Dehydroepiandrosterone (DHEA), also known as androstenolone, is an endogenous steroid hormone precursor. It is one of the most abundant circulating steroids in humans. DHEA is produced in the adrenal glands, the gonads, and the brain. It functions as a metabolic intermediate in the biosynthesis of the androgen and estrogen sex steroids both in the gonads and in various other tissues. However, DHEA also has a variety of potential biological effects in its own right, binding to an array of nuclear and cell surface receptors, and acting as a neurosteroid and modulator of neurotrophic factor receptors.

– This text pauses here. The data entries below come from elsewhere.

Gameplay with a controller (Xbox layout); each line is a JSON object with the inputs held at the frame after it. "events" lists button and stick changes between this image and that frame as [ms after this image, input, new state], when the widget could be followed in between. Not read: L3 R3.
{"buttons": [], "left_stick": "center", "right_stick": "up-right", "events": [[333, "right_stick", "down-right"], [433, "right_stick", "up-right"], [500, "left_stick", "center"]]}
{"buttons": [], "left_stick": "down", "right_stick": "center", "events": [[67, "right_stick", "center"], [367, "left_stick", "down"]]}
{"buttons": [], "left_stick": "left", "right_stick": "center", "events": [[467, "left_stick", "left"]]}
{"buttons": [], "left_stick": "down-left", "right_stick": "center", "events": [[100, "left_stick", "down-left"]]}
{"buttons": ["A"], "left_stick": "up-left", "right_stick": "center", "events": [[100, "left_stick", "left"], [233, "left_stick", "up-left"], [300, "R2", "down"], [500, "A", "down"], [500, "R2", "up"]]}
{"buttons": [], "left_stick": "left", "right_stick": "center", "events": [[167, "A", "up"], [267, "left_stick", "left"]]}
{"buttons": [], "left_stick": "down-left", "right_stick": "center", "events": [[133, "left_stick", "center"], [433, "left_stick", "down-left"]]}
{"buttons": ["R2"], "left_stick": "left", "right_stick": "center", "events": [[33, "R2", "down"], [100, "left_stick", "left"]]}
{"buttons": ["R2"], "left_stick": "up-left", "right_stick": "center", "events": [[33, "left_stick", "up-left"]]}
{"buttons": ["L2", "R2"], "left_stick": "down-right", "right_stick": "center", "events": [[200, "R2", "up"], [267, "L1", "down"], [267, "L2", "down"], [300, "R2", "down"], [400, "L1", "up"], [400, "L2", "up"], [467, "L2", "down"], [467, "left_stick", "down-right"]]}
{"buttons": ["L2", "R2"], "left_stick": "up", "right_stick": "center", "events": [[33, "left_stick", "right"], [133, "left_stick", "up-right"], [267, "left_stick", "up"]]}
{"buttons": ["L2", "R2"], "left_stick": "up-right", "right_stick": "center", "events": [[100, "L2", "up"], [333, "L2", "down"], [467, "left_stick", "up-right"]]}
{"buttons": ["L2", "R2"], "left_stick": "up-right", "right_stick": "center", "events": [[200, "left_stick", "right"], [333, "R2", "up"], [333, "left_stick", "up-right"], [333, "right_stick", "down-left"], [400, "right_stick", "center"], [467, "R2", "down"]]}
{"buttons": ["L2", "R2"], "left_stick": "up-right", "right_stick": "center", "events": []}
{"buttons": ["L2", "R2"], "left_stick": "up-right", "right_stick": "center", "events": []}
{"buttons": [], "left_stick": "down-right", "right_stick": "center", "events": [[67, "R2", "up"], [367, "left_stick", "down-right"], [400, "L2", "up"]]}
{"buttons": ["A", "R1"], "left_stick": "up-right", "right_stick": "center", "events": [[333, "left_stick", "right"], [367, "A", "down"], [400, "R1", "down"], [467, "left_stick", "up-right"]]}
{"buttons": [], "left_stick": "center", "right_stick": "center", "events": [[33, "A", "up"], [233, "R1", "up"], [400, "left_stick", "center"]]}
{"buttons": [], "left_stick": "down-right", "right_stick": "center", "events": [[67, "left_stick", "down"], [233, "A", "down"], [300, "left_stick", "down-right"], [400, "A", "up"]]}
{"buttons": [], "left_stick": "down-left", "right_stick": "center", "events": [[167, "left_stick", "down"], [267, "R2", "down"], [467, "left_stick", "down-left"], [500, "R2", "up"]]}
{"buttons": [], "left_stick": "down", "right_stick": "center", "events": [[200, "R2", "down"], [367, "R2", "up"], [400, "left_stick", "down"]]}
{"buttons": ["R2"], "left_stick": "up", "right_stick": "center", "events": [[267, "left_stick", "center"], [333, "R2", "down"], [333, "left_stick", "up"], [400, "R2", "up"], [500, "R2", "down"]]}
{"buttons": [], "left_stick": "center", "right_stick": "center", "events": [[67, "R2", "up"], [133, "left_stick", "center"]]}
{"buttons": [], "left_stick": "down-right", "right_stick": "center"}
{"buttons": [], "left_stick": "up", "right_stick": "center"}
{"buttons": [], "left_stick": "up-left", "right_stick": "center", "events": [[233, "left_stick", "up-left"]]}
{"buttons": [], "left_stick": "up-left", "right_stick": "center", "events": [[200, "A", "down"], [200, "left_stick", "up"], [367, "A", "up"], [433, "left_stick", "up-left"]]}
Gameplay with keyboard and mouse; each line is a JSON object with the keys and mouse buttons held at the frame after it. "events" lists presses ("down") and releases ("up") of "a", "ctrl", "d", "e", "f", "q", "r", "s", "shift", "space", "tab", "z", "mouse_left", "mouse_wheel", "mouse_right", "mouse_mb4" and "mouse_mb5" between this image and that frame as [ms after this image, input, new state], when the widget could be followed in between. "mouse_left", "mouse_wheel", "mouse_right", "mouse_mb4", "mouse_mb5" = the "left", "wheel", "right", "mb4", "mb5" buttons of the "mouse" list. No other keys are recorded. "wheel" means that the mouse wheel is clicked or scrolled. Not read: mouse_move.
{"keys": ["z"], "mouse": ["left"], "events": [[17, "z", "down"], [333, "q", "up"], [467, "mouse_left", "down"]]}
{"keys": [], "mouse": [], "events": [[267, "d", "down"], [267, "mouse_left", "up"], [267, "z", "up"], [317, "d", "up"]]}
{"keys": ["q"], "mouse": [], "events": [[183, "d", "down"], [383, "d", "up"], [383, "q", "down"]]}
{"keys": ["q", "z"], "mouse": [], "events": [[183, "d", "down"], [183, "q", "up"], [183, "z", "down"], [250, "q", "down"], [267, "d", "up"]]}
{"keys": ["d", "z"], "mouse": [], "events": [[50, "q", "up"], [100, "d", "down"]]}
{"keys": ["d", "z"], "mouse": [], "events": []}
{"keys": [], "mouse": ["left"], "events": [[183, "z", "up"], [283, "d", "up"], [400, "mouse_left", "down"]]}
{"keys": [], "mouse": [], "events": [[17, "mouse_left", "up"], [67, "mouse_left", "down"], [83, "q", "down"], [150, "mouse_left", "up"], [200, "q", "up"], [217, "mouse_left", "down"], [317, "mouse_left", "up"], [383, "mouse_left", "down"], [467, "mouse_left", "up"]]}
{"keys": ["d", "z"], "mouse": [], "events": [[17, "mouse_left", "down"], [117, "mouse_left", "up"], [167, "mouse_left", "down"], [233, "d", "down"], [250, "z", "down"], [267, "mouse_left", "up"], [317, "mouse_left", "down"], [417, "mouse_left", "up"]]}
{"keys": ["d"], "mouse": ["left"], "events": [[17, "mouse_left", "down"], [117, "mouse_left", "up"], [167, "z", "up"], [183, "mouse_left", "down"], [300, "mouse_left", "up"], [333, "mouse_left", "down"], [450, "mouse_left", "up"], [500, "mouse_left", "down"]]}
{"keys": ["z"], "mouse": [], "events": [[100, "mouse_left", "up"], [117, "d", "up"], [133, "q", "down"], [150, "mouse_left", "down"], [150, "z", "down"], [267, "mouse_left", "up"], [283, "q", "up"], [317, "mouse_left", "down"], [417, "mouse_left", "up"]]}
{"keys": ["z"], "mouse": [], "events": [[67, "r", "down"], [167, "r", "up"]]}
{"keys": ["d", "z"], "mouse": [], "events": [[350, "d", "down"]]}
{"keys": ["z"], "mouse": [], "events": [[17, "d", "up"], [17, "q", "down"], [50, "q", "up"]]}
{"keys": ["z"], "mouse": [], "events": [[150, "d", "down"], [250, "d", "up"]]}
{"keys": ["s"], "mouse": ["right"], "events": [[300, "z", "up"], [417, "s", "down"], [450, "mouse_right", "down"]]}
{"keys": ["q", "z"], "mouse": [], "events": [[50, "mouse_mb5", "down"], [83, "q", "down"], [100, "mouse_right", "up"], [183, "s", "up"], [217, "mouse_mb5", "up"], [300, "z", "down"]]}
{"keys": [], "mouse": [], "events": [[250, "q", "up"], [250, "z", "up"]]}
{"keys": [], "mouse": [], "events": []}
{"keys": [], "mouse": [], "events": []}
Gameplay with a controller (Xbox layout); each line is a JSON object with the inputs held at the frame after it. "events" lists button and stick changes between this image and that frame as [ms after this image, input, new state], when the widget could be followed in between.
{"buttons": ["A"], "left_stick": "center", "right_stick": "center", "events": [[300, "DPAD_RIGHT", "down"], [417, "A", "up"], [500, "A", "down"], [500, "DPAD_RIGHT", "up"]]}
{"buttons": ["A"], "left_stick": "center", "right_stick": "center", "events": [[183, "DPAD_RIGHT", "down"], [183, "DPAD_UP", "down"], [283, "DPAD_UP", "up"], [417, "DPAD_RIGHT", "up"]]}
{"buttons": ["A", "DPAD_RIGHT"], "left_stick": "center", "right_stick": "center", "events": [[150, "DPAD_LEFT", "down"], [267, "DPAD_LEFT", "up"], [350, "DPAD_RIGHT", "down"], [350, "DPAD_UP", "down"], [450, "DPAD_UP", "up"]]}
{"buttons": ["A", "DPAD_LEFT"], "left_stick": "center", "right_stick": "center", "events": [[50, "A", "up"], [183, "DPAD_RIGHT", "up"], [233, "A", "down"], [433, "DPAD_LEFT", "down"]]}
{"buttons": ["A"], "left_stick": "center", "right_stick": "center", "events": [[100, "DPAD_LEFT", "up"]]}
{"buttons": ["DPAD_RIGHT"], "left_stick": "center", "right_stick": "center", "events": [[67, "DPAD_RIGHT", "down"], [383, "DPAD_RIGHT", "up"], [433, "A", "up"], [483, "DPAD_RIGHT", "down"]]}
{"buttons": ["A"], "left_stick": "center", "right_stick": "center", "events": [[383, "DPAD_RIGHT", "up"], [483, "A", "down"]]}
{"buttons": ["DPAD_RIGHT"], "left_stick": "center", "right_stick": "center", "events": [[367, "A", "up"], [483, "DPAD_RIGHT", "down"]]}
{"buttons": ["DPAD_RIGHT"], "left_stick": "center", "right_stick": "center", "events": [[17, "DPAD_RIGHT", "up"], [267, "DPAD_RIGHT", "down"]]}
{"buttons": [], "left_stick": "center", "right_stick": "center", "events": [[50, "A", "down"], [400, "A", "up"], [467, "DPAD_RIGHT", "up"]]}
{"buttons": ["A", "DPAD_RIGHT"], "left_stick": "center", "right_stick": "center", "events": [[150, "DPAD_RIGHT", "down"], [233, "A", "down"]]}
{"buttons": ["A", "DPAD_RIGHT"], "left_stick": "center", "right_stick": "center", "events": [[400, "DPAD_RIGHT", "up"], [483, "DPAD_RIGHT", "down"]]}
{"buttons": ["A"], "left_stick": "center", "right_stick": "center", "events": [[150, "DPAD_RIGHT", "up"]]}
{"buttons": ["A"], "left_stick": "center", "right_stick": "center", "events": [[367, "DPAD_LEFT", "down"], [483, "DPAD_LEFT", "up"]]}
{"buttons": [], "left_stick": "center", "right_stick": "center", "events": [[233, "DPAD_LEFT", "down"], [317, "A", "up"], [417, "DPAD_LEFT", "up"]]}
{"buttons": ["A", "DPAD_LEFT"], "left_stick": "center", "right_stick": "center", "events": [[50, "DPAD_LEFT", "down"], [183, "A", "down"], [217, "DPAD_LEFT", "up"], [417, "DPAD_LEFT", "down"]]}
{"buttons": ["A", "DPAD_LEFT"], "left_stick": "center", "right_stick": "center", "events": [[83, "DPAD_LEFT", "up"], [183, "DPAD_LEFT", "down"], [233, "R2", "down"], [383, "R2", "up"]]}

In the United States, DHEA is sold as an over-the-counter supplement, and medication called prasterone.

==Biological function==

===As an androgen===
DHEA and other adrenal androgens such as androstenedione, although relatively weak androgens, are responsible for the androgenic effects of adrenarche, such as early pubic and axillary hair growth, adult-type body odor, increased oiliness of hair and skin, and mild acne. DHEA is potentiated locally via conversion into testosterone and dihydrotestosterone (DHT) in the skin and hair follicles. Women with complete androgen insensitivity syndrome (CAIS), who have a non-functional androgen receptor (AR) and are immune to the androgenic effects of DHEA and other androgens, have absent or only sparse/scanty pubic and axillary hair and body hair in general, demonstrating the role of DHEA and other androgens in body hair development at both adrenarche and pubarche.

===As an estrogen===
DHEA is a weak estrogen. In addition, it is transformed into potent estrogens such as estradiol in certain tissues such as the vagina, and thereby produces estrogenic effects in such tissues.

===As a neurosteroid===
As a neurosteroid and neurotrophin, DHEA has important effects in the central nervous system.

==Biological activity==

===Hormonal activity===

====Androgen receptor====
Although it functions as an endogenous precursor to more potent androgens such as testosterone and DHT, DHEA has been found to possess some degree of androgenic activity in its own right, acting as a low affinity (K_{i} = 1 μM), weak partial agonist of the androgen receptor (AR). However, its intrinsic activity at the receptor is quite weak, and on account of that, due to competition for binding with full agonists like testosterone, it can actually behave more like an antagonist depending on circulating testosterone and dihydrotestosterone (DHT) levels, and hence, like an antiandrogen. However, its affinity for the receptor is very low, and for that reason, is unlikely to be of much significance under normal circumstances.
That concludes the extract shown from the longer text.